7.10: Cross-validation
- "In general, with a multistep modeling procedure, cross-validation must be applied to the entire sequence of modeling steps.
- Exception: initial unsupervised screening steps can be done before samples are left out.
- Example: Select the predictors with the highest variance across all samples before starting x-val. The filtering does not involve the class labels so it doesn't provide an unfair advantage.
- The model is completely retrained at each fold in the process
Chapter 14: Unsupervised Learning
14.1: Introduction
- Supervised learning: input: predictor variables, output: response variables
- characterized by Loss function L(y, yhat)=(y=yhat)^2
- density estimation problem: determining properties of conditional density Pr(Y|X)

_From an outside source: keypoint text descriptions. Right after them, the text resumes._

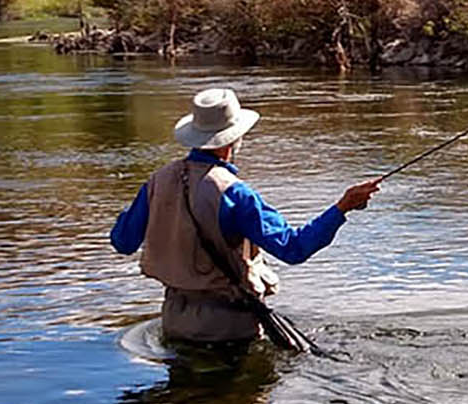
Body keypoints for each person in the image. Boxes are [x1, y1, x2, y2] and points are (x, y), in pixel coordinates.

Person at [111, 87, 380, 349]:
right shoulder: (234, 193)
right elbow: (294, 248)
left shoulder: (156, 182)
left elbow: (122, 242)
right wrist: (342, 207)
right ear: (232, 140)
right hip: (228, 329)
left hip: (174, 322)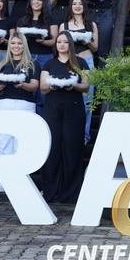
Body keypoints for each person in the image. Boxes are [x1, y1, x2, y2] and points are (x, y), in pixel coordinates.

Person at [40, 31, 90, 203]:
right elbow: (43, 88)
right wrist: (53, 85)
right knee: (52, 148)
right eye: (59, 42)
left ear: (70, 44)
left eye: (65, 42)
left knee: (72, 148)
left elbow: (86, 86)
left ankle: (71, 192)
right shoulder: (49, 63)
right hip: (52, 109)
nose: (61, 45)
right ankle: (51, 190)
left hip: (74, 109)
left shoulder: (80, 63)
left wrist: (73, 85)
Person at [0, 32, 41, 192]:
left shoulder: (33, 64)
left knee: (21, 144)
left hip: (25, 105)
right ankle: (3, 181)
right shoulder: (1, 63)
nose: (16, 46)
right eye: (13, 43)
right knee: (4, 143)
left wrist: (22, 84)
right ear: (9, 45)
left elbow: (34, 86)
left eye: (19, 43)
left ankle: (21, 180)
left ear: (24, 45)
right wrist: (1, 84)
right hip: (3, 104)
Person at [58, 0, 98, 144]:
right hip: (70, 62)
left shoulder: (91, 25)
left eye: (80, 4)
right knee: (69, 98)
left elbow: (95, 48)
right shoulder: (64, 26)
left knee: (87, 101)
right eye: (74, 3)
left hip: (87, 60)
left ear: (84, 6)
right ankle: (68, 134)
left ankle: (84, 136)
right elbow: (60, 46)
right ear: (71, 6)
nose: (77, 6)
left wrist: (87, 41)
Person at [13, 0, 57, 71]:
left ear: (44, 2)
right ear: (30, 1)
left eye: (40, 0)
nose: (36, 2)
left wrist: (43, 41)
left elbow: (54, 41)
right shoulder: (22, 20)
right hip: (26, 56)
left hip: (46, 56)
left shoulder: (51, 20)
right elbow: (17, 39)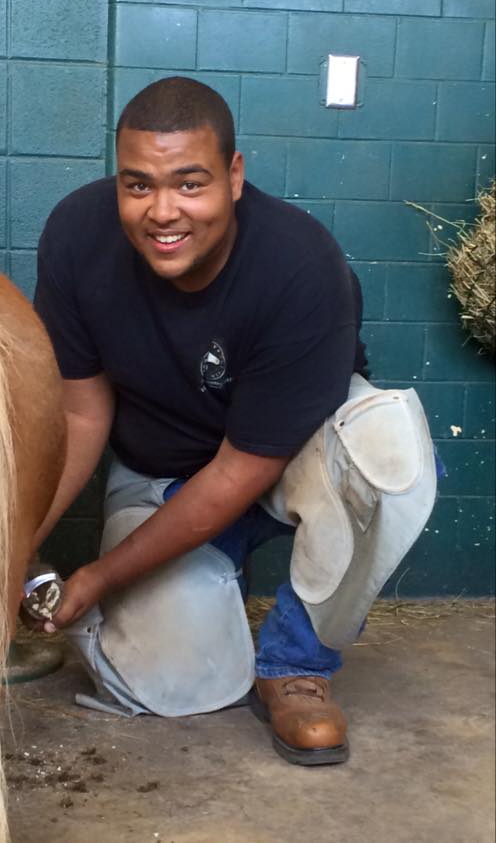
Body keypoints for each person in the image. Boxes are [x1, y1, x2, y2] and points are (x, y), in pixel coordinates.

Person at [29, 76, 436, 766]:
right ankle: (200, 599)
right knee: (169, 679)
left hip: (284, 465)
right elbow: (80, 411)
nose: (162, 211)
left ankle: (295, 663)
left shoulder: (302, 266)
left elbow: (243, 467)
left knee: (390, 447)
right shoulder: (75, 234)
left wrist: (96, 576)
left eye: (190, 184)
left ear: (234, 176)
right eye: (137, 185)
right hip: (163, 478)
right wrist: (15, 540)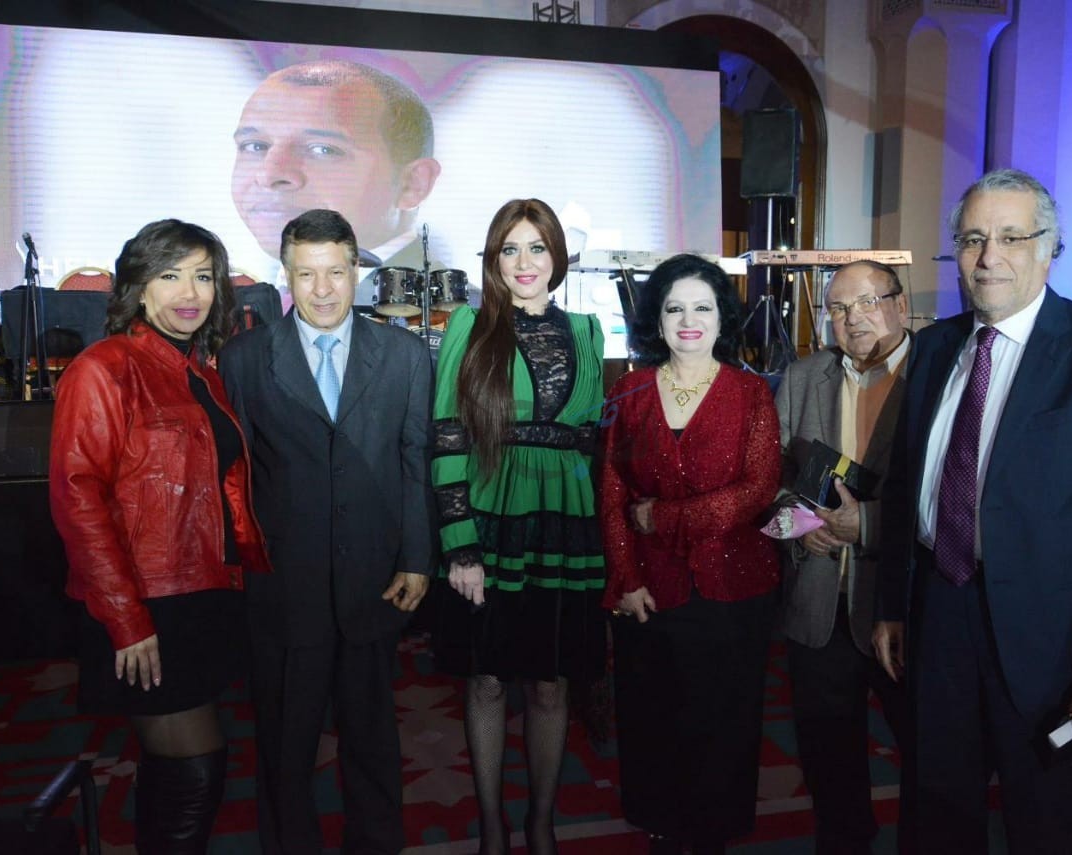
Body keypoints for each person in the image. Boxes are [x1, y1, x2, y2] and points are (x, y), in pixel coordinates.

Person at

- want parameters that minimize expected error
- Unsupervised learning goal is to estimate joint density Pr(X)
- For low dimensional problems, can directly estimate density Pr(X) at all X values
- Identify a low dimensional manifold within the X-space that represent high density data
- Provide information about the association among variables and whether or not they can be considered functions of a smaller set of latent variables.
- Cluster analysis attempts to find multiple convex regions of the X-space that contain modes of Pr(X)
- This can tell whether or not Pr(X) can be represented by a mixture of simpler densities representing distinct types of classes or observations
14.3 Cluster Analysis
- potential goals: Estimating K (how many groups?), determining hierarchy
- "We don't use labels in the clustering but will examine posthoc which labels fall into which clusters
- Estimating within cluster dissimilarity Wsubk as a function of the number of clusters K
- cross-validation doesn't work here because W generally decreases with increasing K
- If K is less than K*, then clusters returned by algorithm will each contain a subset of the true underlying groups
- As you partition individuals into more clusters than there are in actuality, this will tend to provide a smaller decrease in the criterion as K is further increased.
- Splitting a natural group reduces the criterion less than partitioning the union of two well-separated groups.
- Gap Statistic: identify a kink in the plot of Wk = f(K)
Chapter 15: Random Forests
- Bootstrap aggregation works well for high variance low bias procedures
- regression: average the prediction
- classification: the predictions form a committee and vote
- Random forests builds a large collection of de-correlated trees and averages them
- Average many noisy but approximately unbiased models.